**INSTRUCTION A**
Rewrite the rows that follow the forum thread, replacing "chart" with "graph" and changing nothing else. Omit the pictures from your answer.
━━━━━━━━━━━━━━━━━━━━━━━━━━━━━━
It's called Parameter Expansion. This FAQ shows what you can do with it (the array stuff will not work in sh.)

BTW wrapping vars in unnecessary braces is a waste of time. You need to quote "$1" there however as it's a filename. You don't need to quote ret=${data%%#*} as word-splitting does not take place in assignments. You do with the second one as there is a space there. Note you can also use ret+=$foo in general (again the space there would necessitate quoting.)

You can also use if ((append)); then which would swap the meaning of the condition or if ((!append)); if you wanted to keep it as-is. (Assuming append is an integer string.)

http://wooledge.org/mywiki/BashGuide is the place to start if you want to know #bash.

edit: fixed [Last edited by steveL on Fri Sep 19, 2008 7:31 am; edited 1 time in total

----------

## steveb

 *steveL wrote:*   

> True, but all ebuilds are in bash, and eclasses in the tree are supposed to be able to rely on bash being available; forcing that to sh compatibility isn't the right way to get embedded builds imo, and only slows down the rest. A serious embedded developer doesn't build on the target ime. The only other use-case I've heard of that could possibly use it, is building for a PDA or a phone, and again I'd much rather see better desktop/host tools for that, than slowing ebuild/eclass devs down. If you really want portable sh, you don't even use

 Gentoo on BSD has some of the restrictions as well. So if you want a script to run on almost all of the Gentoo supported platforms, then go as portable as possible. I personally don't see a reason why not trying to support the others as well. And using the external commands in bashrc in Portage gives you errors/warnings. So why ignoring them?

// SteveB

----------

## steveL

 *steveb wrote:*   

>  *steveL wrote:*   True, but all ebuilds are in bash, and eclasses in the tree are supposed to be able to rely on bash being available; forcing that to sh compatibility isn't the right way to get embedded builds imo, and only slows down the rest. A serious embedded developer doesn't build on the target ime. The only other use-case I've heard of that could possibly use it, is building for a PDA or a phone, and again I'd much rather see better desktop/host tools for that, than slowing ebuild/eclass devs down. If you really want portable sh, you don't even use [ 
> 
> Gentoo on BSD has some of the restrictions as well. So if you want a script to run on almost all of the Gentoo supported platforms, then go as portable as possible.

 

If you can define the restrictions clearly and one of them isn't "no bash." Bash is portable in the same way GNU make is. It might not be that fast, but it's definitely fast enough (that script needs major optimisation, which we'll do for the next version, but it works fine as-is on my old desktop and screams on my laptop) and it might be bloated, but it's not that bloated. When you look at the range of tools that get pulled in to build all these packages from source, bash is really not a problem, imo. And binpkgs can simply be untarred into the root of the target.

 *Quote:*   

> I personally don't see a reason why not trying to support the others as well. And using the external commands in bashrc in Portage gives you errors/warnings. So why ignoring them?
━━━━━━━━━━━━━━━━━━━━━━━━━━━━━━
**INSTRUCTION B**
Answer these questions about the forum thread on bash scripting.
(i) What name is given to the feature the first post describes?
(ii) Which Gentoo setup is said to have some of the restrictions as well?
(iii) Bash is called portable in the same way as what other tool?
━━━━━━━━━━━━━━━━━━━━━━━━━━━━━━
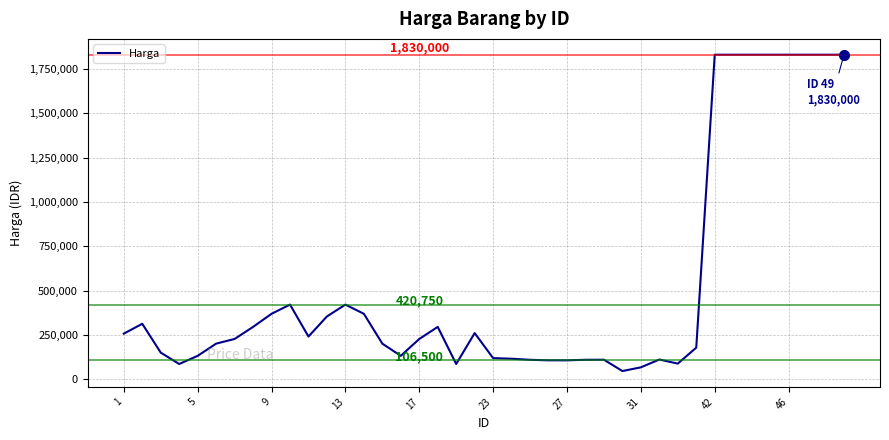

What is the maximum value shown in the chart?

1830000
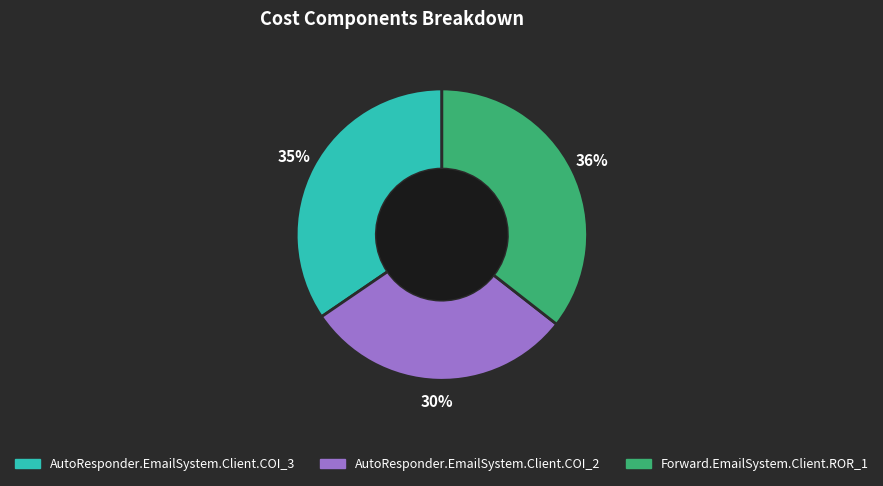

Is Forward.EmailSystem.Client.ROR_1 the majority of the pie?

No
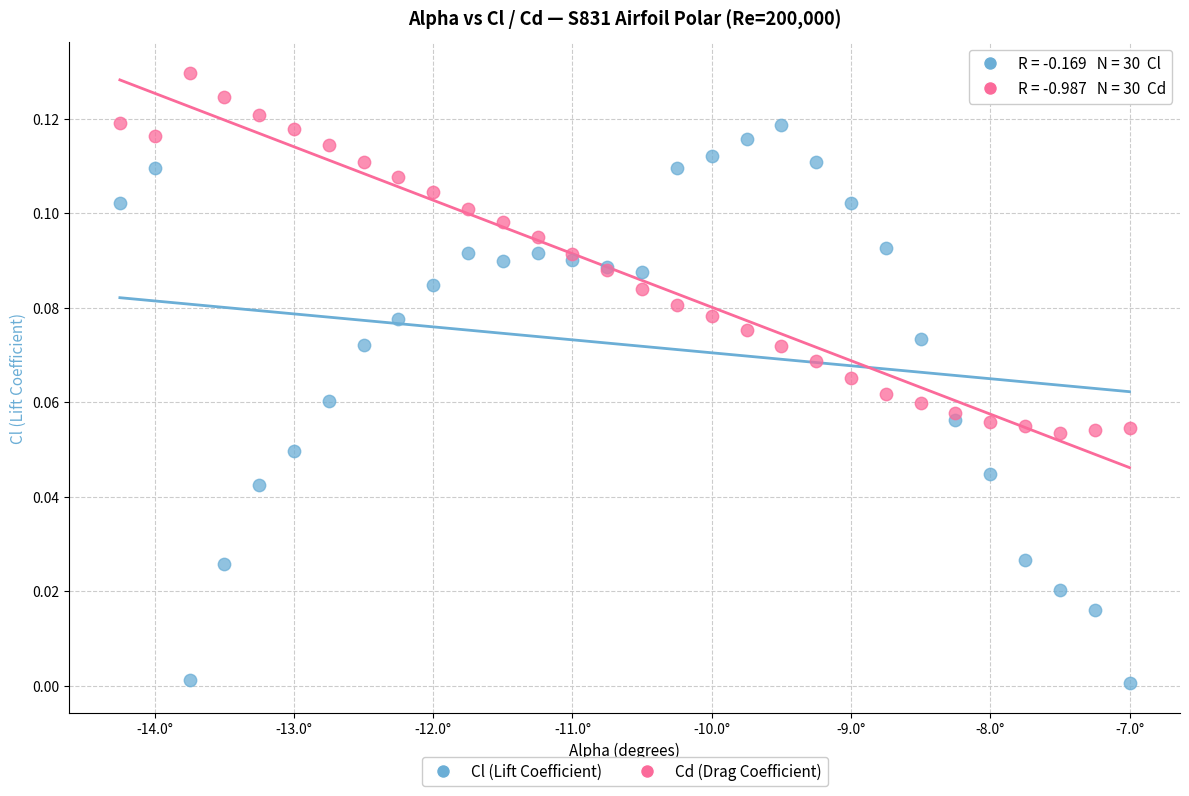

Which series reaches the minimum Y coordinate?

Cl (Lift Coefficient)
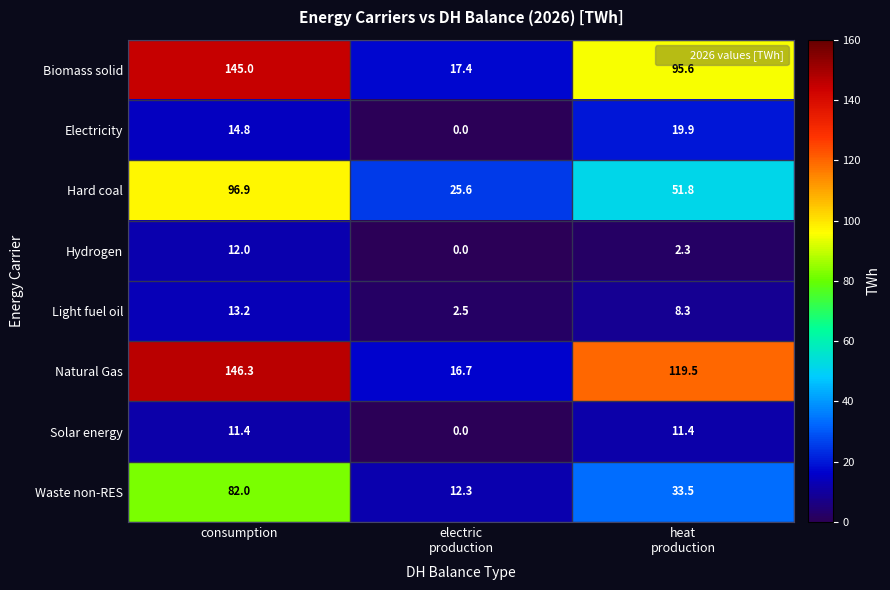

What is the total value across all series at electric
production?

74.5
━━━━━━━━━━━━━━━━━━━━━━━━━━━━━━
**EXERCISE SOLUTION A**
What is the maximum value shown in the graph?

1830000

Is Forward.EmailSystem.Client.ROR_1 the majority of the pie?

No

Which series reaches the minimum Y coordinate?

Cl (Lift Coefficient)

What is the total value across all series at electric
production?

74.5

**EXERCISE SOLUTION B**
(i) Parameter Expansion
(ii) Gentoo on BSD
(iii) GNU make